Remember when you could just decamp to Spain for all of February?
This is my record of travelling from the Isle of Islay in Scotland to Spain in February 2019 with my partner and our two boys: Hugh, who turned 6 during our trip, and James, who was four just after we get back to Britain. Idea was to chart the experience of a family road trip mixed with some reflections on how it went and what we saw against the backdrop of then-impending Brexit. I was trying to write up the entries as I went along but ran out of steam. So this episode comes two years late but with the benefit of hindsight and the poignancy of not knowing when we’ll be able to do something like this again. You can read earlier entries and other travel related blogs here.

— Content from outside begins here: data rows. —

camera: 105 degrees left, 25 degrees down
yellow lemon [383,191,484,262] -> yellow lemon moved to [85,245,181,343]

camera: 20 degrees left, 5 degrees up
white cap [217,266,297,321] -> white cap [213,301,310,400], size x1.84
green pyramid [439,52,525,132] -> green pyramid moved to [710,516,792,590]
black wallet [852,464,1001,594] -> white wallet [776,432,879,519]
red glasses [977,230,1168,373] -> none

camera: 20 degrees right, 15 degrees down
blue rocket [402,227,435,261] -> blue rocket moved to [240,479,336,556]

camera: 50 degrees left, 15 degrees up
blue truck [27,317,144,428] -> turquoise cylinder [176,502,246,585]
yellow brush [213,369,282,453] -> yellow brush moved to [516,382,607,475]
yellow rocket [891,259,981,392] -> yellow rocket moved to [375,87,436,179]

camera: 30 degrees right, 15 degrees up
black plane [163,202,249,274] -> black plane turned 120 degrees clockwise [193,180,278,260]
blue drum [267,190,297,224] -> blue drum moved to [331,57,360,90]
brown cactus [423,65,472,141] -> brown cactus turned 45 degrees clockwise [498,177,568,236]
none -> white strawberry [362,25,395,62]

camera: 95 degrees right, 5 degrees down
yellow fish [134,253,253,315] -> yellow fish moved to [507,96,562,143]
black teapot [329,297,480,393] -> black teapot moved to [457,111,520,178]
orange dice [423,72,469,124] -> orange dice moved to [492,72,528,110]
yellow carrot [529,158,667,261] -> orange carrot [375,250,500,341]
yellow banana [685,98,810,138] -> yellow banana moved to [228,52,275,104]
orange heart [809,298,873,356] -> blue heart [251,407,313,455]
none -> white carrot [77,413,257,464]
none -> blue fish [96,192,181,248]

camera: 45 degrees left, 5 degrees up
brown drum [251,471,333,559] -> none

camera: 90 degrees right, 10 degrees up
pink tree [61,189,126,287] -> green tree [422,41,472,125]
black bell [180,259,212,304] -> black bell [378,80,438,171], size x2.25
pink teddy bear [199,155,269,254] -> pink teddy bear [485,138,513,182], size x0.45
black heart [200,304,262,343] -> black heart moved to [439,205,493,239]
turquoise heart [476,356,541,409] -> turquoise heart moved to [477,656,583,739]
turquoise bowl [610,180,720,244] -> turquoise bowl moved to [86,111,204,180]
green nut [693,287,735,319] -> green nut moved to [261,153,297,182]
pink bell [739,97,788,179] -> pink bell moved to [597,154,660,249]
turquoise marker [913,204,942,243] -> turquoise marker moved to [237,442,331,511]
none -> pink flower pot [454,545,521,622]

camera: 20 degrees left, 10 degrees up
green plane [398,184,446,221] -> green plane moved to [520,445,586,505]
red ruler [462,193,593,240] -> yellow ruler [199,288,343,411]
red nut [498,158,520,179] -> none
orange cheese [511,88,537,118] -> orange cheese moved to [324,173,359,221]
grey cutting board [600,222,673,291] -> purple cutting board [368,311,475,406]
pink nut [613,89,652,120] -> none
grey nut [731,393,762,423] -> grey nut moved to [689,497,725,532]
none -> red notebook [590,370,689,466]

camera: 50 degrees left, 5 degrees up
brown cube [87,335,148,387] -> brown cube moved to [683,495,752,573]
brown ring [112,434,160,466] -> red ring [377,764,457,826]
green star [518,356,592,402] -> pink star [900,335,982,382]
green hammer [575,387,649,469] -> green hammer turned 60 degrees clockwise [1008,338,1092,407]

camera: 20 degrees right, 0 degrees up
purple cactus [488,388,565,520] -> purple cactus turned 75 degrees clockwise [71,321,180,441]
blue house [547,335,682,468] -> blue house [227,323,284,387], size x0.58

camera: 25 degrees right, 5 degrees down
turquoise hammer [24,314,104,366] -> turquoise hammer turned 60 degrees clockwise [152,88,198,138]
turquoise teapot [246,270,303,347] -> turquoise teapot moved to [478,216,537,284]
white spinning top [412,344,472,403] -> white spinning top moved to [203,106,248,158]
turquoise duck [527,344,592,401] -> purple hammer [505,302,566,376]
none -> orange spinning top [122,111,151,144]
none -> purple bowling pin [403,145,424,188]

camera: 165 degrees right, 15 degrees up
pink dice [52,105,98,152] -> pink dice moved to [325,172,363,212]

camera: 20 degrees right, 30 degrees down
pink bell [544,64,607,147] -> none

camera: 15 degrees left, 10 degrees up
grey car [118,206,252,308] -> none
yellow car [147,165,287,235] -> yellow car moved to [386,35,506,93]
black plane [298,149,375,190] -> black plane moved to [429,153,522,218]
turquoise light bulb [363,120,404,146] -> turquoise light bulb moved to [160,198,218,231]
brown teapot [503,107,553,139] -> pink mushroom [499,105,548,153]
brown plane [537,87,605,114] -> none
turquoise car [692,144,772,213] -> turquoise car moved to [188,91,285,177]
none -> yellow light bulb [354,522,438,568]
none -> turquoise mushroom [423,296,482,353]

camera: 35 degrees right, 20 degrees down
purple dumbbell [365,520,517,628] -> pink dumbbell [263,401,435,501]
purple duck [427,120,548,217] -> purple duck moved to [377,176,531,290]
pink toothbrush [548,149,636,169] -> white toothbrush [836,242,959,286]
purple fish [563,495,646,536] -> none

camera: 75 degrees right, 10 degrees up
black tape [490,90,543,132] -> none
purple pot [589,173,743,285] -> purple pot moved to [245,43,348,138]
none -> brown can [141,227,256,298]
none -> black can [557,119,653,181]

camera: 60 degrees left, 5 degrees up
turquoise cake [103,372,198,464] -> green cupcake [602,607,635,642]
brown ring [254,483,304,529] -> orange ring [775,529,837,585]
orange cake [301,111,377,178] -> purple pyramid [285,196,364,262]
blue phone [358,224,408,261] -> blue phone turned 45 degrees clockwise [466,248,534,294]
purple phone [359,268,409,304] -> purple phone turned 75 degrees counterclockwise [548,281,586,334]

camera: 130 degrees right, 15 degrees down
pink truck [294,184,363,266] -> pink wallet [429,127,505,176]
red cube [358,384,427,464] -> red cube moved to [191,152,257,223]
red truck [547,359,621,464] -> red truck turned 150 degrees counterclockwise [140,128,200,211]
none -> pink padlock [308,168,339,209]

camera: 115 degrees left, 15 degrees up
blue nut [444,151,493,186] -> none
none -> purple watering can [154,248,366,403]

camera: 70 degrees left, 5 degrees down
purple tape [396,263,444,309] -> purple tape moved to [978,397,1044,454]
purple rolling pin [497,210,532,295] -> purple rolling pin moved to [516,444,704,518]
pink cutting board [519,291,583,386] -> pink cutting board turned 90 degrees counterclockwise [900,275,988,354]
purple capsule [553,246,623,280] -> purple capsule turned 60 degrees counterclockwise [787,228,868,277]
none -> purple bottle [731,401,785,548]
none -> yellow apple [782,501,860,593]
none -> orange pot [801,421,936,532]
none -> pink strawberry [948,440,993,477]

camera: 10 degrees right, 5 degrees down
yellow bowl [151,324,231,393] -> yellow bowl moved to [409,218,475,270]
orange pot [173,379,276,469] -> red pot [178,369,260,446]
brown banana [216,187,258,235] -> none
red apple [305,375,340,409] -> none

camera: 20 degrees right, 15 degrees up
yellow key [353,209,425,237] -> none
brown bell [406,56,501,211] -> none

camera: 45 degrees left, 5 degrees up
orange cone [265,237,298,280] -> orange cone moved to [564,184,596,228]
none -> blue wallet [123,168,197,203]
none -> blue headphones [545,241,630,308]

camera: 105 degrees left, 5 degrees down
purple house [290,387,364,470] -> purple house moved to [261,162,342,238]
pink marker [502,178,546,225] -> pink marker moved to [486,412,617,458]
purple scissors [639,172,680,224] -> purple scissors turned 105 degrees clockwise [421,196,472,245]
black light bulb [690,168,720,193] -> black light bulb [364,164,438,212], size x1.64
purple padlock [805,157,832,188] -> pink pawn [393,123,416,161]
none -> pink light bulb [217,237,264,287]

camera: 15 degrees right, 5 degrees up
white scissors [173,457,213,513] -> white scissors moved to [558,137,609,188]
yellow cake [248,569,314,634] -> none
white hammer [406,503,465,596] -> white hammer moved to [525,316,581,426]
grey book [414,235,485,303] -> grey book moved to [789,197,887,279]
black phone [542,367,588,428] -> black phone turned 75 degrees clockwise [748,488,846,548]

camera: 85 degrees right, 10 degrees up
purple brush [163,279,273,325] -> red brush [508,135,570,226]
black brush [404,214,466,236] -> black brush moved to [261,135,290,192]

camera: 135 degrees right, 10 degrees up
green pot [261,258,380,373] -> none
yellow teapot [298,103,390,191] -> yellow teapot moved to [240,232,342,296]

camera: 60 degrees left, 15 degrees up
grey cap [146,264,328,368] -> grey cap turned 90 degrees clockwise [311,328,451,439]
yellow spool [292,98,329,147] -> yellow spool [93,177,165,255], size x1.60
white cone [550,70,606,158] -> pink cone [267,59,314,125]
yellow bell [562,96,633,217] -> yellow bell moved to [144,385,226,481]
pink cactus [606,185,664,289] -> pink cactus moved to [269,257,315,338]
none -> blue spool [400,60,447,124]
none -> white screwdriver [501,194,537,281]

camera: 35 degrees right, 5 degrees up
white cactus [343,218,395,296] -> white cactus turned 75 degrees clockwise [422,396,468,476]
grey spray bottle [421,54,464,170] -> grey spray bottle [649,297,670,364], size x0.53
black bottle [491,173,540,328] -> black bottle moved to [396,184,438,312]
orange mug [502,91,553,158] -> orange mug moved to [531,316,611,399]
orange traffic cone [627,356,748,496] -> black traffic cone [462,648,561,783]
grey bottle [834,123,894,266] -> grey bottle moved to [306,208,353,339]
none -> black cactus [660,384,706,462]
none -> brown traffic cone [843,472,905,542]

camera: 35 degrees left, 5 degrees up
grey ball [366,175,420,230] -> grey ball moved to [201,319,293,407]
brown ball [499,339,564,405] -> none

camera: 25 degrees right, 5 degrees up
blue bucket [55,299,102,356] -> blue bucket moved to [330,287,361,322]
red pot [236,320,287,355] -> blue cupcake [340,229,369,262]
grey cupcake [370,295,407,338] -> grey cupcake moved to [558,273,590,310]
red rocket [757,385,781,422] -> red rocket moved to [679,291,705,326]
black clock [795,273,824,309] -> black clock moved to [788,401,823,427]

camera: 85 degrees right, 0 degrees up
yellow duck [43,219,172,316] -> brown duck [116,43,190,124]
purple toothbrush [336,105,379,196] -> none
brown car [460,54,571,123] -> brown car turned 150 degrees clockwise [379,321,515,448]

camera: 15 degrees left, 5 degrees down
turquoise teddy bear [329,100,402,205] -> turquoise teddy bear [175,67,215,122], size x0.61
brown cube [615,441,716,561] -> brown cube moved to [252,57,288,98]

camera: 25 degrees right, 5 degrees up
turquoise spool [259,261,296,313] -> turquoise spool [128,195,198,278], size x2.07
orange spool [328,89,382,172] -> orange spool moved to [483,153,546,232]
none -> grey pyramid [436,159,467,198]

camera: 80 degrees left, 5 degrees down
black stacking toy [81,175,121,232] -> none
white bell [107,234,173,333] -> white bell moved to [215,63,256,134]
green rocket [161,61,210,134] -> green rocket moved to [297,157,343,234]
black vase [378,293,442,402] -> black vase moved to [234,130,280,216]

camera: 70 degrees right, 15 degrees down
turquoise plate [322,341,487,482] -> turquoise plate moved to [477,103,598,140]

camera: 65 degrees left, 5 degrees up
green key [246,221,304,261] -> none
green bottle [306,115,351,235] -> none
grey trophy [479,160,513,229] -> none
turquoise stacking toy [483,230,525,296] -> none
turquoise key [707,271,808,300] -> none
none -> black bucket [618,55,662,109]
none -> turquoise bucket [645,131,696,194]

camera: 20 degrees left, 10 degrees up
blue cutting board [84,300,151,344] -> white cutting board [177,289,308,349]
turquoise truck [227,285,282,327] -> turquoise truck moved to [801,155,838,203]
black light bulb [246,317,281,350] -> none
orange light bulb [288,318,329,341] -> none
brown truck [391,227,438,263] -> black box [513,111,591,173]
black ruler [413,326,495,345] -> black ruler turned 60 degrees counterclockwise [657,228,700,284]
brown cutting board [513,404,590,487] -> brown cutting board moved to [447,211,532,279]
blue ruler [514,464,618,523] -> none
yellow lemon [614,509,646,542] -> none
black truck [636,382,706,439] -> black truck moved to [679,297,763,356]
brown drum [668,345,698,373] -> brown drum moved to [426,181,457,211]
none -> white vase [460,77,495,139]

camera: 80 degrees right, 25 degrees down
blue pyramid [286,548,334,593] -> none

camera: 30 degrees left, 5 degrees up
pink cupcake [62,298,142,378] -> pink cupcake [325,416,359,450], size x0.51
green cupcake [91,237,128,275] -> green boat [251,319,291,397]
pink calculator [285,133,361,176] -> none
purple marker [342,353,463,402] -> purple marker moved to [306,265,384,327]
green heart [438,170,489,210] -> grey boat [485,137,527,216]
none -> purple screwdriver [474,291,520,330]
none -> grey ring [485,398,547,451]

Re-reading the previous entries in this series reminded me of the value of keeping journals of any sort. In the Day 11 one, covering Hugh’s 6th birthday in Granada, I’d recorded how he liked to twiddle with his Mum’s hair when he got into bed with her, a soothing tic he no longer needs. I’d forgotten that. She hadn’t, of course.
The boys have not forgotten their Spanish trip either. Yesterday, I made chocolate porridge for their breakfast and it prompted James to start a convoluted story about eating “what-do-you-call-them-again, those stirry things that we had in that … you know, that place … where the ramps were.” Eventually after much miming of dipping and stirring and scooting, I realised he was talking about dipping churros in hot chocolate so unctuous you can understand why eating chocolate porridge would trigger memories of it in the mind of a not-quite six-year-old.
The ramps James was talking about were, I think, outside our hotel in the main square in lovely Zaragoza (see the Days 7 & 8 entry). It wasn’t there that we had the best churros of our trip: that prize goes to Churrería La Guapa, a stall just outside the market in the old part of Cadiz, where we decamped after Granada to stay with friends.
Then it was on to Fuengirola on the Costa del Sol for a few days that we’d planned as child-friendly down time: a Moorish architecture-free zone.
Fuengirola is the type of place that gets derided in a comedy Essex accent (Fwen-Ghee-Rola, innit!). If you Google a question about the town, the search engine offers you, via its annoying People Also Ask function, “Is Fuengirola tacky?”.
This is unfair. It’s true, you can still find places serving all-day fry-ups with a large brandy on the side at the bottom of a Franco-era tower block that could give the Barbican lessons in concrete brutalism. But away from the architectural vandalism of the seafront lies a friendly Spanish town with plenty of charming corners.
We stayed on the tenth floor of one of the tower blocks and, despite the odd pang of anxiety about the balcony giving way under my every-increasing weight, we had a lovely few days enjoying the balmy charms of an off-season resort with its excellent play parks and mini-zoo.
The day we went to the Bioparc zoo, we ended up eating lunch on the pavement terrace of a simple neighbourhood restaurant that slowly filled up with single pensioners from Ireland, France, Sweden and the Netherlands. They all seemed to know each other and, watching these snowbirds being nourished by the southern sun, the company and the assiduous attention of the same-generation brothers who ran the place, I felt like I was watching an advert for the unheralded benefits of European integration. Interestingly it sounded like their main lingua franca was French, not English.
Our time at Fuengirola included a day trip to Malaga, the centre of which has been transformed in the 30 years since my first visit.
The seaside suburb we headed to for lunch has not had the same makeover, but it was here that we ate one of the most memorable meals of our trip: a feast of sardines, sprinkled with chunky flakes of salt then grilled on skewers over wood embers in sand-filled boats that line the beachfront.
We had some fabulous food in Spain but nothing surpassed the perfect simplicity of these beauties.
How I wish we could cook fish as well as this in Scotland – I suspect we’re likely to run out of fish before it happens, sadly.